Another sufficient condition for a counter argument would be if a certain system satisfying your description has other equilibria besides the origin. It can be noted that for the linear cases the mode, whose associated eigenvalue is zero, gives a line of equilibria. For all choices for $\alpha_i$ and using $x_1 = 1$ yields $\phi_i(x_1) = \beta_i$. Therefore, a non-zero equilibrium can be constructed by solving $\dot{x} = 0$. In order to split the knowns from the unknowns I define $x' = \begin{bmatrix}x_2 & \cdots & x_n\end{bmatrix}^\top$, such that $\dot{x} = 0$ can be split into $\dot{x}_1 = 0$ and $\dot{x}' = 0$. Substituting $x_1 = 1$ into those two expressions yields

$$ \lambda_1 + x_2 + \beta_1 = 0, \tag{4} $$

$$ A'\,x' + B = 0, \tag{5} $$

with $B = \begin{bmatrix}\beta_2 & \cdots & \beta_n\end{bmatrix}^\top$ and

$$ A' = \begin{bmatrix} \lambda_2 & 1 & 0 & \cdots & 0 \\ 0 & \lambda_3 & 1 & \ddots & \vdots \\ \vdots & \ddots & \ddots & \ddots & 0 \\ 0 & \cdots & 0 & \lambda_{n-1} & 1 \\ 0 & \cdots & 0 & 0 & \lambda_n \end{bmatrix}. \tag{6} $$

Solving $(5)$ for $x'$ yields $x' = - A'^{-1} B$. Therefore $B$ can be chosen to ensure that $\beta_i > 0$ for $i=2,\cdots,n$. However, this doesn't ensure that $\beta_1 > 0$. Namely, solving $(4)$ for $\beta_1$ yields $\beta_1 = -\lambda_1 - x_2$, where $x_2$ can be obtained from the solution for $x'$. It can be noted that scaling $B$ by a positive scalar $\gamma$ also scales $x'$ by the same scalar. Therefore, if for some valid $B$ one obtains a negative value for $x_2$ one could always find a large enough $\gamma$ such that after scaling $\beta_1$ would become positive. The inverse of $A'$ from $(6)$ can shown to be equal to

$$ A'^{-1}_{ij} = \left\{ \begin{array}{ll} \frac{(-1)^{j-i}}{\prod_{k=i}^j \lambda_k} & \text{if}\ j \geq i \\ 0 & \text{otherwise} \end{array} \right., \tag{7} $$

where $X_{ij}$ denotes the element of matrix $X$ at its $i$th row and $j$th column. Given that each element of $B$ is positive the expression for $x_2$ would thus be a sum of alternating negative and positive terms. Therefore, by choosing some of the odd terms of $B$ sufficiently large would guarantee that the associated solution for $x_2$ would be negative, which thus ensures that $\beta_1$ can be made positive.
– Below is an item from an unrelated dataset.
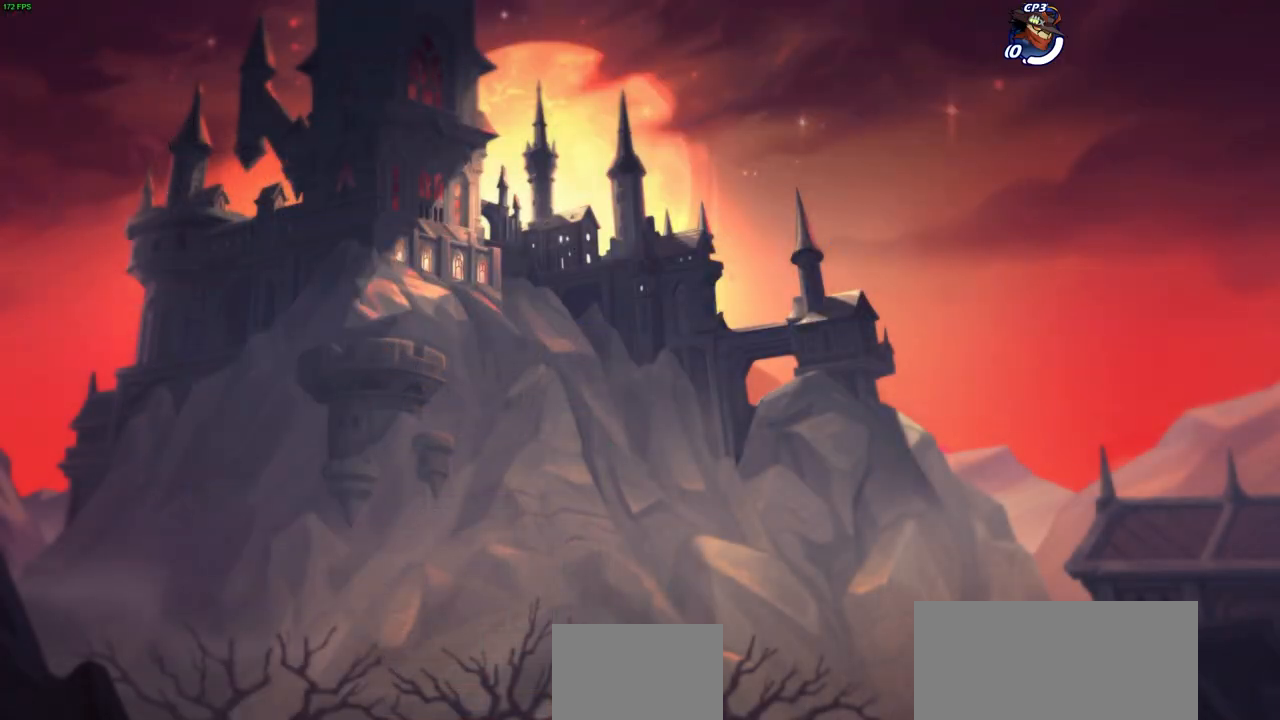
{"buttons": [], "left_stick": "center", "right_stick": "center", "events": []}
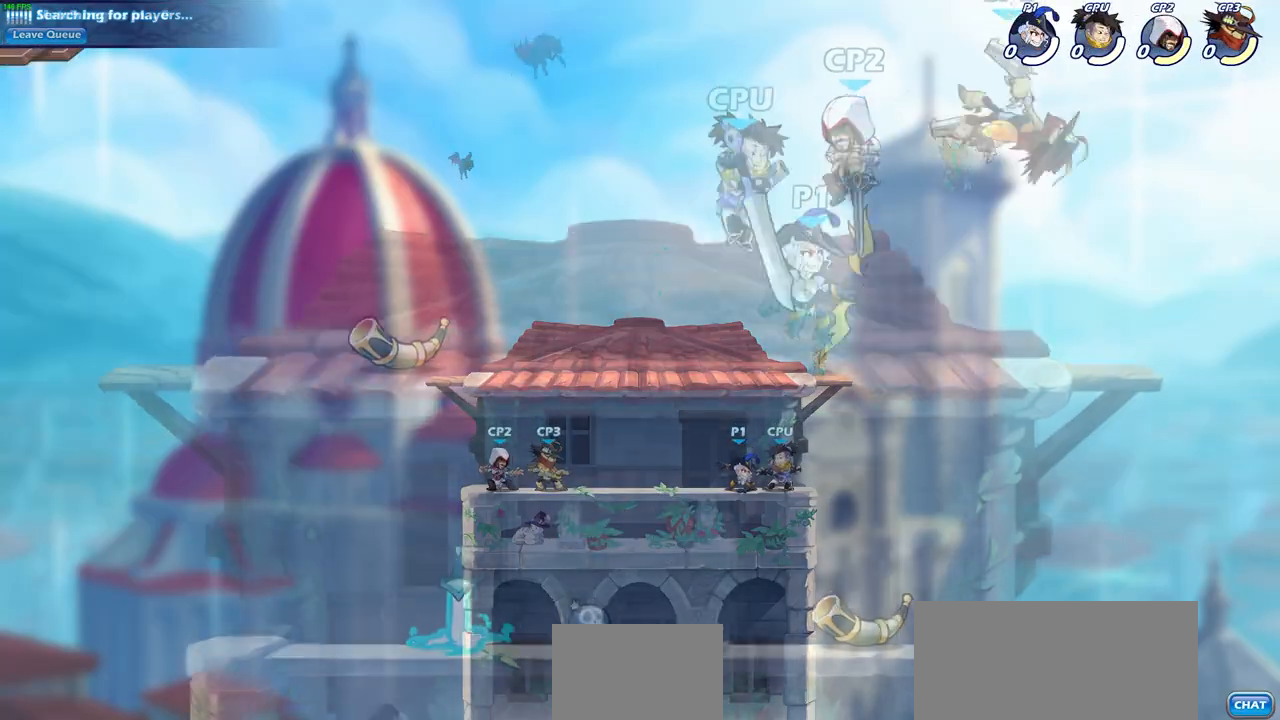
{"buttons": [], "left_stick": "center", "right_stick": "center", "events": [[100, "CROSS", "down"], [167, "CIRCLE", "down"], [200, "CROSS", "up"], [283, "CIRCLE", "up"]]}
For example for $n = 2$ with $\lambda_1,\lambda_2 = 1$ and $\beta_2 = 2$ yields $x_{eq} = \begin{bmatrix}1 & -2\end{bmatrix}^\top$ as equilibrium for every possible $\alpha_i$. It can be noted that due to the fact the the expression for $\dot{x}$ is odd in $x$ also implies that $-x_{eq}$ (thus $\begin{bmatrix}-1 & 2\end{bmatrix}^\top$) would be an equilibrium as well.

However, I am not sure if for $n \geq 2$ these systems always have multiple equilibrium points for any arbitrary choice for $\lambda_i,\beta_i > 0$. But at least I have shown there exists systems that satisfy your description that violate your postulated limits.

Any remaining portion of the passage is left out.